What you want to do now is duplicate your model and collapse the duplicated one. Now you will have two, one high res edit poly and one with a Turbosmooth on. The collapsed one is the one you're going to import into Substance Painter and the uncollapsed one is the one you will use in the end. It is possible to export the Turbosmoothed one to Substance Painter but I was having all sorts of problems with the FBX not doing what I wanted so I done it this way.

STEP THREE - Paint it up

Import your collapsed model into Substance Painter and just follow your normal painter workflow. Once you're done just export the maps and you're done.

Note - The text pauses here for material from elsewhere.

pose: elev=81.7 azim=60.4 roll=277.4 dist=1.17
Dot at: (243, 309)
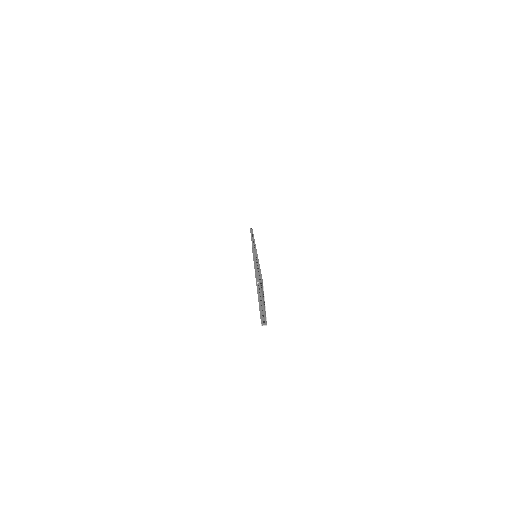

STEP FOUR - Bring it all back

With the exported maps (and for my instance I used the VRay setting and a handy little plugin to create the material), assign the material to the uncollapsed Turbosmoothed model and there you have it. You can go up and down the iterations with it keeping the UV information nice and tidy. Don't get me wrong, it's not going to be the next internet breaking SIGGRAPH announcement but it works for optimising your scenes.

Things to consider!

Smoothing - I know that Turbosmooth will be on so your model so should automatically be smoothed out, but I've had it where I've imported maps back onto the original mesh and because the smoothing wasn't uniformly set to the same smoothing group, it was completely rubber ducked. Thankfully after playing around with Edit Normals, Smoothing Groups, and Reset XForm, I got it working fine again. Just remember that before you export anything to Substance Painter, highlight all the polys and change the smoothing group to 1. The normal maps do the work of the smoothing groups.

Symmetry - Whenever I mirrored objects or used symmetry it would flip the normals. I would only find this out after exporting the object into Substance Painter and half my model was inside out. However, Max is awesome enough for it not to tell you which way round the normals are actually facing. It will trick you and say they are facing out, then you will spend two more days tearing your air out trying to get them working. The key is to XForm the object. After you do that it will flip all the normals inside out and then you just have to flip them back again to face outwards.

Basically, if it's not working. Reset XForm.